Stimulating Privacy: Changes to HIPAA in the Stimulus Bill

March 2, 2009

By Susan Matthees and Jeff Wasserstein

Although the stimulus bill that President Obama recently signed into law received significant attention for its economic implications, less noticed was Title XIII of the stimulus bill, entitled the "Health Information Technology for Economic and Clinical Health Act" or the "HITECH Act."  The HITECH Act includes a provision related to the HIPAA Privacy Standards that will restrict certain communications made by pharmacies and other providers relating to pharmaceutical products.

Prior to the HITECH Act, communications made by pharmacies or other providers to recommend alternative treatments or therapies or to recommend refilling prescriptions were considered to be communications for the purposes of "health care operations" and thus were permitted without patient authorization, even if a third party was funding the communication.  Thus, a manufacturer could without a patient authorization pay a doctor or pharmacy to send prescription refill reminders to patients as well as pay a doctor or pharmacy to recommend an alternative medication – see HIPAA Frequent Questions.  However, the HITECH Act limits marketing that is based on protected health information.  Under the HITECH Act, if a third party is paying for the communication, absent an authorization a pharmacy or provider can only send such a communication to a patient who has already been prescribed the drug or biologic.  Thus, manufacturers can continue to pay for refill reminders, but not for alternative drug recommendations.  This limitation applies to covered entities and business associates, and thus would apply to pharmacies, physicians, health plans, as well as pharmacy benefit managers.

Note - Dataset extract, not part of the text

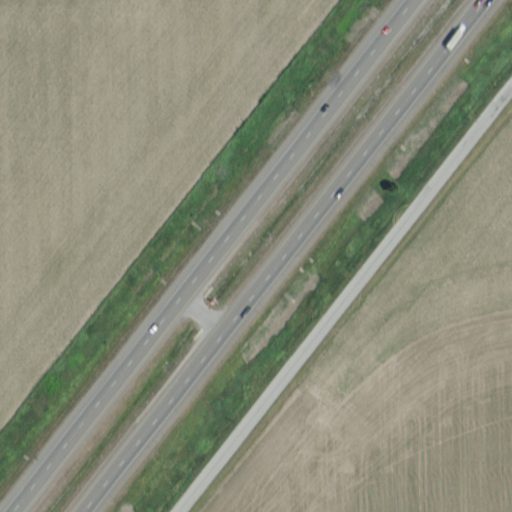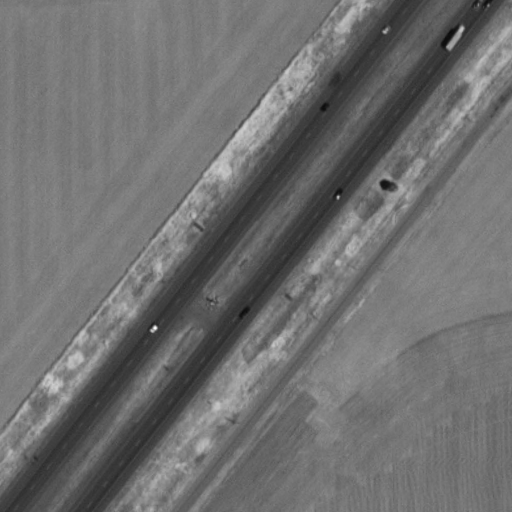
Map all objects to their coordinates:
road: (210, 256)
road: (281, 256)
road: (345, 299)
road: (201, 313)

The Act also will also change liability for business associates.  Business associates contract with entities that must comply with the HIPAA Privacy Standards to provide services on behalf of the covered entity.  Prior to the stimulus bill, business associates were not liable under the civil or criminal penalty provisions of HIPAA, and were only liable for breach of contract (the business associate agreement) if they violated the provisions of the contract.  However, the HITECH Act makes business associates directly subject to HIPAA enforcement.

Pharmaceutical companies should take careful note of these new provisions, as it may significantly impact their marketing practices.  These provisions go into effect 12 months from the signing of the stimulus package, or February 17, 2010.